*** SUPPLIED TEXT ***
DRC tracks 3 more Ebola cases, 3,194 total

Today the World Health Organization (WHO) dashboard shows 3 new Ebola cases in the Democratic Republic of the Congo (DRC), which raise the outbreak total to 3,194 cases, including 2,133 deaths. A total of 346 suspected cases are still under investigation.

Also today the DRC’s multisector Ebola committee (CMRE) said three cases yesterday originated in Kalunguta, Mambasa, and Mandima—all current virus hot spots.

In other outbreak news, the latest update from the WHO's African regional office said the response pause in Lwemba after a security incident is still ongoing after 13 days.

"The lack of response activities for a full 13 days in Mandima Health Zone is of grave concern, as it is likely that contacts are being lost to follow-up, new cases are not being reported and  transmission chains are not being broken. Hot spots persist as well as sporadic transmission in other health areas," the WHO said.
WHO dashboard
Sep 30 CMRE update
Sep 29 WHO African regional update

 

NIAID announces launch of multicenter universal flu vaccine program

With $51 million in first-year funding, the National Institute of Allergy and Infectious Diseases (NIAID), part of the National Institutes of Health (NIH), yesterday launched a new research center network to develop more broadly protective and longer-lasting flu vaccines. The program is called the Collaborative Influenza Vaccine Innovation Centers (CIVICs), and NIAID will provide support over 7 years.

Anthony Fauci, MD, NIAID's director, said in an NIH news release that better flu vaccines are needed to more effectively fight flu at the global level. "With the CIVICs program we hope to encourage an exchange of ideas, technology and scientific results across multiple institutions to facilitate a more efficient and coordinated approach to novel influenza vaccine development," he said.
***
# INSTRUCTIONS:
a) Answer these from the news update, one line each:
(i) How many deaths are included in the DRC outbreak total?
(ii) For how many days had the response pause in Lwemba lasted?
(iii) How much first-year funding does the new flu vaccine program have?
b) Sum up the news update in two sentences.
c) Rewrite the news update starting at "WHO dashboard" and ending at "over 7 years.", renaming "NIAID" as "the institute" each time it appears.
Answer from the news update alone.
*** DATA UNDER STUDY ***
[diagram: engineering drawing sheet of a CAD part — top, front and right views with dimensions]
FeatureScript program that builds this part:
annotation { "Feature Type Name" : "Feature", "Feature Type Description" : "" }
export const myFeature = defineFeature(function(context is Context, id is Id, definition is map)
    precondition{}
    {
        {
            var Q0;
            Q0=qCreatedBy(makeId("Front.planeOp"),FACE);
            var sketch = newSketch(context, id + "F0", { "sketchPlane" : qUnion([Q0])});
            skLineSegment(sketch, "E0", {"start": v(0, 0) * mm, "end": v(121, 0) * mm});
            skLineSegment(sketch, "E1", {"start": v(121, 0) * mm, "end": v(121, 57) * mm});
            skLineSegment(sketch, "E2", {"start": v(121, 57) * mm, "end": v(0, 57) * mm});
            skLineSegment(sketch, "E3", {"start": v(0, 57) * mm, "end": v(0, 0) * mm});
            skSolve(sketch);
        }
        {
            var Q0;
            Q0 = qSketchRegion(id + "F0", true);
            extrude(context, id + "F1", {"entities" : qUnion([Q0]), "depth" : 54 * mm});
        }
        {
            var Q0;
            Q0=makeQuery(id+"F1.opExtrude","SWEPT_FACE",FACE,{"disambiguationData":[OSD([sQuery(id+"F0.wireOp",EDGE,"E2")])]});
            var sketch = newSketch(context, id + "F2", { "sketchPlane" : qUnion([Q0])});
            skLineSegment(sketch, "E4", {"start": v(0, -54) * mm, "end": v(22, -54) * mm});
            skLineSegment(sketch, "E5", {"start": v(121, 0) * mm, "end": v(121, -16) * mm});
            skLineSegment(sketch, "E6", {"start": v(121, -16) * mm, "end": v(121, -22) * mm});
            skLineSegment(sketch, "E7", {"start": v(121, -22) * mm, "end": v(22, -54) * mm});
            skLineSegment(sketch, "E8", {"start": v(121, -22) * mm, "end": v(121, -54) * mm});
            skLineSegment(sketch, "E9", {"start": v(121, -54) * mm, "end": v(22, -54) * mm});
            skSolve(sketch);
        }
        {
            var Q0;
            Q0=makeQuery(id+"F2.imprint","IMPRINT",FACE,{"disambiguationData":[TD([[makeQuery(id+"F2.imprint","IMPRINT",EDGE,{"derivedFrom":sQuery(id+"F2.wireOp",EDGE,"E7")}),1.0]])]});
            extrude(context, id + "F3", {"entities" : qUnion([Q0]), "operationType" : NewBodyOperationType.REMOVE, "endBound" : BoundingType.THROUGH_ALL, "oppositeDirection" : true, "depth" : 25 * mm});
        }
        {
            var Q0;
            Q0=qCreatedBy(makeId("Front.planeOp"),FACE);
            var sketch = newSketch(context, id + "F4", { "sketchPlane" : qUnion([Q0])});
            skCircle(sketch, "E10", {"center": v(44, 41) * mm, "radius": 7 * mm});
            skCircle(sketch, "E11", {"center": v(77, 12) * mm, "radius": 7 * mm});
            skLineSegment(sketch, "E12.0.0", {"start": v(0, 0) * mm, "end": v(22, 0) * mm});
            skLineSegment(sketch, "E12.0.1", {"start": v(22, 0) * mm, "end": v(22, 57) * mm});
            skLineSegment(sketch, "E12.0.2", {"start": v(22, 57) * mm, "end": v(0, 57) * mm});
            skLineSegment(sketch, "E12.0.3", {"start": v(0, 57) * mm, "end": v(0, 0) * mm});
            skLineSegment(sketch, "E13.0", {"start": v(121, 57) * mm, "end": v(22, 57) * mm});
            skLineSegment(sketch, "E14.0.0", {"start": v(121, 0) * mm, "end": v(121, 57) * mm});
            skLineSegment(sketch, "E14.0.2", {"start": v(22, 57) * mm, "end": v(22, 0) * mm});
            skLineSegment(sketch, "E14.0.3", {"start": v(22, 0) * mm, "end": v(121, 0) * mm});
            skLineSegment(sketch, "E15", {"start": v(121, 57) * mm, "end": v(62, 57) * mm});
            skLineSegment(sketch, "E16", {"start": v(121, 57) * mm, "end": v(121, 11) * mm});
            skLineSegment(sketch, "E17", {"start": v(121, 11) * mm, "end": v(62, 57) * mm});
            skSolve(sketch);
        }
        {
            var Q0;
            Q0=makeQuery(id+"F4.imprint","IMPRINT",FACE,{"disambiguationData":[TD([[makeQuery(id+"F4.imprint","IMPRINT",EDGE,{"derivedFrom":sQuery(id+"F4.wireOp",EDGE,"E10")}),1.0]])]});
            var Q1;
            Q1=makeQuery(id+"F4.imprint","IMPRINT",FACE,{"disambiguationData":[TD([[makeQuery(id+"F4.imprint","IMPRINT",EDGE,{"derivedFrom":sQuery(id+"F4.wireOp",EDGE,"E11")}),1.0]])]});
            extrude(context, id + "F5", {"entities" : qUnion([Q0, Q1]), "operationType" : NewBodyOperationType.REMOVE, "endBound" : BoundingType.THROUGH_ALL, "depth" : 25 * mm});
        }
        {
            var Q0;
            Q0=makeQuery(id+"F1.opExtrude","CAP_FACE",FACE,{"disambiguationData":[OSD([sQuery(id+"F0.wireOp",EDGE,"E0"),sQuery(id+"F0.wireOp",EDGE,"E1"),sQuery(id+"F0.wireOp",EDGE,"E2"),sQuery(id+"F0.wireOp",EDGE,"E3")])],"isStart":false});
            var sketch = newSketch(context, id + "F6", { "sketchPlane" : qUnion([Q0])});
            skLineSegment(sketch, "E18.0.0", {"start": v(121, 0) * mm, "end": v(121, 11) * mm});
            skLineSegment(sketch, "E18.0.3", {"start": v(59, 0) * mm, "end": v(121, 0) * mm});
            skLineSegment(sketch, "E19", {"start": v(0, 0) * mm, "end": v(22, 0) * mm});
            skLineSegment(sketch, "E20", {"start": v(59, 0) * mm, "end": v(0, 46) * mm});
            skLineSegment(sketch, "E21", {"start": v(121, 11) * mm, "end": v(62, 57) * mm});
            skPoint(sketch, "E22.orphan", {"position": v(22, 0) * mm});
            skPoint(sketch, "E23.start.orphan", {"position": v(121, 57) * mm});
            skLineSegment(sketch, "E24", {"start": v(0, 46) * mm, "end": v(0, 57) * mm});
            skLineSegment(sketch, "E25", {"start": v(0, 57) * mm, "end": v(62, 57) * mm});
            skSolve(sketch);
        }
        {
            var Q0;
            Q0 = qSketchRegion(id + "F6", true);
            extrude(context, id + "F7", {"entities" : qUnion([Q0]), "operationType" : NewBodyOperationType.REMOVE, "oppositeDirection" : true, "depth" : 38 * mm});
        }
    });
***
# ANSWER SECTION:
a)
(i) 2,133
(ii) 13 days
(iii) $51 million

b) The WHO reported 3 new Ebola cases in the DRC, bringing the outbreak to 3,194 cases and 2,133 deaths, and warned that a 13-day pause in response work after a security incident likely means contacts are being lost and new cases are going unreported. Separately, NIAID launched a research center network with $51 million in first-year funding to develop flu vaccines that protect more broadly and last longer.

c)
WHO dashboard
Sep 30 CMRE update
Sep 29 WHO African regional update

 

the institute announces launch of multicenter universal flu vaccine program

With $51 million in first-year funding, the National Institute of Allergy and Infectious Diseases (the institute), part of the National Institutes of Health (NIH), yesterday launched a new research center network to develop more broadly protective and longer-lasting flu vaccines. The program is called the Collaborative Influenza Vaccine Innovation Centers (CIVICs), and the institute will provide support over 7 years.